* Extracted records:
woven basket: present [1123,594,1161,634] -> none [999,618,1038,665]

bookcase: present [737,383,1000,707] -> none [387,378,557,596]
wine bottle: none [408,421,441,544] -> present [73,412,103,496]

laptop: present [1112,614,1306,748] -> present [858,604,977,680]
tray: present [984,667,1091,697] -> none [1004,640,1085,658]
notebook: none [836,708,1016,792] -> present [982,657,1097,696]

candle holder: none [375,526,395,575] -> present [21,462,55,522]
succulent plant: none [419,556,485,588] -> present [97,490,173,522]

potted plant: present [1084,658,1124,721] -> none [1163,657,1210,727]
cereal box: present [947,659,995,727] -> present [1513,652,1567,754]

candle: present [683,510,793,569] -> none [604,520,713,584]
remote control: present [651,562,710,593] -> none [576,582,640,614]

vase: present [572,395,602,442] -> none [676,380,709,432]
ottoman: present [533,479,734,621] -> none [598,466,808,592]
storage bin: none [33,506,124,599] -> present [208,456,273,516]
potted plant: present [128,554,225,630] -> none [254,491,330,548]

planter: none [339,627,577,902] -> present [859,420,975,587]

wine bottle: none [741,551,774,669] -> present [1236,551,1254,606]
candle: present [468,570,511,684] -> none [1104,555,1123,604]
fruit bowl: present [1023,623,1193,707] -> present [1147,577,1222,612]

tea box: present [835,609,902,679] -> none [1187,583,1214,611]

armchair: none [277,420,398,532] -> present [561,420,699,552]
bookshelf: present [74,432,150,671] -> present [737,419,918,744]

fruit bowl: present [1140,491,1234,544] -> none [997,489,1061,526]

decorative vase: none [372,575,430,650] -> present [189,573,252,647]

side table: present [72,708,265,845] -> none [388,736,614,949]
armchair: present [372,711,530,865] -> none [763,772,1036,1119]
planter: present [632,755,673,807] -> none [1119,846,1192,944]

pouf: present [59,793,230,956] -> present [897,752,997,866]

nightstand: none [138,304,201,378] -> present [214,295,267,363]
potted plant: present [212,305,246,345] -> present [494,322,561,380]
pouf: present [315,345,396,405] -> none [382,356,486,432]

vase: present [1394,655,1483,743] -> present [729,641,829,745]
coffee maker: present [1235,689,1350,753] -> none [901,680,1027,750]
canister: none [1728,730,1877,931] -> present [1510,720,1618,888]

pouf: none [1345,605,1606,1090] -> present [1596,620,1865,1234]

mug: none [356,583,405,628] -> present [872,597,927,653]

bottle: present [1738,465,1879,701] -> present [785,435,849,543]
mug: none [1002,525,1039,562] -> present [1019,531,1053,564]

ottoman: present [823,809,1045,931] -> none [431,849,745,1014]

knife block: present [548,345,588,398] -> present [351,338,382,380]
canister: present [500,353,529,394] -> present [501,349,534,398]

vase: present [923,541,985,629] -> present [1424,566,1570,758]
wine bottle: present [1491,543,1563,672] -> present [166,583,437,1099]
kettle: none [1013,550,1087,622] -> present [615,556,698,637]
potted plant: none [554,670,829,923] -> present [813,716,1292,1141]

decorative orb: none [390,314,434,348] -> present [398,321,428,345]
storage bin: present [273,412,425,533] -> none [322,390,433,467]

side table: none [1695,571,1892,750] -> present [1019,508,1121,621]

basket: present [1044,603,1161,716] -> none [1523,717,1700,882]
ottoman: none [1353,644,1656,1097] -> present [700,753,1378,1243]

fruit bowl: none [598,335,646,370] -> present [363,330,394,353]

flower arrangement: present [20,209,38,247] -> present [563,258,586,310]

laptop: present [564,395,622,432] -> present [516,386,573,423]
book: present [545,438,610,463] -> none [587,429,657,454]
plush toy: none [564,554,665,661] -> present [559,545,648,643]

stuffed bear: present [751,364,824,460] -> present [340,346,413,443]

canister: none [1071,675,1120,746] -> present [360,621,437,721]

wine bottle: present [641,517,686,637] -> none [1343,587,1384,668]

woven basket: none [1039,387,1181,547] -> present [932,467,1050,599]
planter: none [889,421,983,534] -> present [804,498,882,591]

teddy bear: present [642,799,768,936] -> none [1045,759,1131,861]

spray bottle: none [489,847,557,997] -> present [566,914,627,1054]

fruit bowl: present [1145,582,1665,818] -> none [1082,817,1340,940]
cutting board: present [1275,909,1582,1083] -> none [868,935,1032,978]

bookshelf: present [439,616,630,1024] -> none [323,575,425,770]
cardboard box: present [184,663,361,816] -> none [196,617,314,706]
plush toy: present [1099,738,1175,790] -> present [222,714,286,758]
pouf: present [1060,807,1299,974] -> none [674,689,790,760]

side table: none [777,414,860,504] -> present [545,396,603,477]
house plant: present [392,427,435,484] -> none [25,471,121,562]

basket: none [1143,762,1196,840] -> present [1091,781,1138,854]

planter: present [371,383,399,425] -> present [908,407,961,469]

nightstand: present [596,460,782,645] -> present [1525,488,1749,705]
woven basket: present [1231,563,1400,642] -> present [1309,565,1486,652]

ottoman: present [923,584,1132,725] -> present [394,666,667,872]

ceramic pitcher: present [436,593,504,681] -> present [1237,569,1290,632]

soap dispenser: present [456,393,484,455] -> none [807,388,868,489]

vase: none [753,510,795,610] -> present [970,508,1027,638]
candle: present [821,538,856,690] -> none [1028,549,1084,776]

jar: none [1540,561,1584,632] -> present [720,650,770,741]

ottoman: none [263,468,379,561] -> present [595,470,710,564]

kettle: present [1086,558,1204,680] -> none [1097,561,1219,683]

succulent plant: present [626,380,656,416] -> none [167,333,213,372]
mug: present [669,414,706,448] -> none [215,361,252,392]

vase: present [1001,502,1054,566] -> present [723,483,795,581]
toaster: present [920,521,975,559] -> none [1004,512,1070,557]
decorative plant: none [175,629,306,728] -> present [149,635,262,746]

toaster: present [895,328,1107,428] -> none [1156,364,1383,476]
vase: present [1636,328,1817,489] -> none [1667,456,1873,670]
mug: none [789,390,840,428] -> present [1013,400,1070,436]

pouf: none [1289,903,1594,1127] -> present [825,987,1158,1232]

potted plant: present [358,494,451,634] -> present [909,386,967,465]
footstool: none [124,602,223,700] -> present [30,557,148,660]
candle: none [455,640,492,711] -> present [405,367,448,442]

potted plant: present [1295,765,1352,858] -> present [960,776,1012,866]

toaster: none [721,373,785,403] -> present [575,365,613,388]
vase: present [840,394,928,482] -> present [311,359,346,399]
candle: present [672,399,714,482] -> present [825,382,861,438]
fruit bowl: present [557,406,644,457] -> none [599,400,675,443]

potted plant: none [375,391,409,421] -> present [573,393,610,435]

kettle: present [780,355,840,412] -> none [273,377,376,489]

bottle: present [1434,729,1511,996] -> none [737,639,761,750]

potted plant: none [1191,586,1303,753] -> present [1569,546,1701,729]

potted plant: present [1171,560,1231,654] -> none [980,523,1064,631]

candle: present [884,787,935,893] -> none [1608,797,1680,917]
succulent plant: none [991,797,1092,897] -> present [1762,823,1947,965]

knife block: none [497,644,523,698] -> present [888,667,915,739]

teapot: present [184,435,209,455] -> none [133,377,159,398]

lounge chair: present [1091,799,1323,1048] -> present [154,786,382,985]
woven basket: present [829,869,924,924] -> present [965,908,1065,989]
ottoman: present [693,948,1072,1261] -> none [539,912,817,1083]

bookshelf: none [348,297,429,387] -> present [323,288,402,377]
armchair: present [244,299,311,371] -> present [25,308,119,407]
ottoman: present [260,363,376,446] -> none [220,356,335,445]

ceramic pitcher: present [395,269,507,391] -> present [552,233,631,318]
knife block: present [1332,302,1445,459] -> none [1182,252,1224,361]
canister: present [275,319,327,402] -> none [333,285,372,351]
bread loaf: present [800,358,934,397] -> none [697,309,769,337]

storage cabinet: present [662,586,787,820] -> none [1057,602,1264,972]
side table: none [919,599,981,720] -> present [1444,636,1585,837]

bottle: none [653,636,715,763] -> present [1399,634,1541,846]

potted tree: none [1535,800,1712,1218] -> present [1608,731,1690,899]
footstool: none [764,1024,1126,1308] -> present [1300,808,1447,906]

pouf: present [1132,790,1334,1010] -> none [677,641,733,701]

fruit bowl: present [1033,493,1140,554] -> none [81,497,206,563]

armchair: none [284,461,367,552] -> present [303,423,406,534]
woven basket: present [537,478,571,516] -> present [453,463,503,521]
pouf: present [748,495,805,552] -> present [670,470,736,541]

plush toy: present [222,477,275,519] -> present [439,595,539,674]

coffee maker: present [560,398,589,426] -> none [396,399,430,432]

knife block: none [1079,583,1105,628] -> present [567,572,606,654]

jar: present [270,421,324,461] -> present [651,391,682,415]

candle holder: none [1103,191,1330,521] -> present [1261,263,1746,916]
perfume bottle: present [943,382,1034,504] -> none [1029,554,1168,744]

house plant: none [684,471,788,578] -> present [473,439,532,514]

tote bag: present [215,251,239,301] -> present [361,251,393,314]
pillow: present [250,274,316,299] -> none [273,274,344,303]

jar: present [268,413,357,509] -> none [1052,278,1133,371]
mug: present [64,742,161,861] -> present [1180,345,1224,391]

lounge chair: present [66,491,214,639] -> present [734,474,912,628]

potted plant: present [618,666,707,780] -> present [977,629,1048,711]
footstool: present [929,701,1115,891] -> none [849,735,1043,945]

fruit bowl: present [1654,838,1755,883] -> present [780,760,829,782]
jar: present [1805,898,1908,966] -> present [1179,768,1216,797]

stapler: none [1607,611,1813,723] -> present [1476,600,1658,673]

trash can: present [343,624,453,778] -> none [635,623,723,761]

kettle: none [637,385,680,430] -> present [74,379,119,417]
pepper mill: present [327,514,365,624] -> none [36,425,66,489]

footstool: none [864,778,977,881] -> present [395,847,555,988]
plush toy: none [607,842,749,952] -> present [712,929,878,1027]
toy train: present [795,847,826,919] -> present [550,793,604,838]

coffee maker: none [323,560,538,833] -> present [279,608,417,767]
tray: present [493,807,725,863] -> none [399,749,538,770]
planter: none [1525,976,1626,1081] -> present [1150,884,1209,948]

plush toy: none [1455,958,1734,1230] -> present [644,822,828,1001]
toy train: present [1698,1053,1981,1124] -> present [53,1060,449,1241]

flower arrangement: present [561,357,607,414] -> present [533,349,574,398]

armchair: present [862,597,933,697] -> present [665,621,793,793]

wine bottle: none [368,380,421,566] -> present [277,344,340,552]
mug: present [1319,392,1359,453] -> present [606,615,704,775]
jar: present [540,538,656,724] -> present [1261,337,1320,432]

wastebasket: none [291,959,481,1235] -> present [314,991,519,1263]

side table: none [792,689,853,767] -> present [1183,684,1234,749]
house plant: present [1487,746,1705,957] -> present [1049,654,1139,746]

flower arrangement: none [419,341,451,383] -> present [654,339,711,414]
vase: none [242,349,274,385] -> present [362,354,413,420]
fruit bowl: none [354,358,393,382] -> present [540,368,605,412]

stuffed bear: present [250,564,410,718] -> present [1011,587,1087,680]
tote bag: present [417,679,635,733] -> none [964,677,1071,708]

* Directive:
Would you quote everything above from the line containing "succulent plant: present" down to the line containing "potted plant: present [358,494,451,634]"? Include both of those lines and nothing else.

* Response area:
succulent plant: present [626,380,656,416] -> none [167,333,213,372]
mug: present [669,414,706,448] -> none [215,361,252,392]

vase: present [1001,502,1054,566] -> present [723,483,795,581]
toaster: present [920,521,975,559] -> none [1004,512,1070,557]
decorative plant: none [175,629,306,728] -> present [149,635,262,746]

toaster: present [895,328,1107,428] -> none [1156,364,1383,476]
vase: present [1636,328,1817,489] -> none [1667,456,1873,670]
mug: none [789,390,840,428] -> present [1013,400,1070,436]

pouf: none [1289,903,1594,1127] -> present [825,987,1158,1232]

potted plant: present [358,494,451,634] -> present [909,386,967,465]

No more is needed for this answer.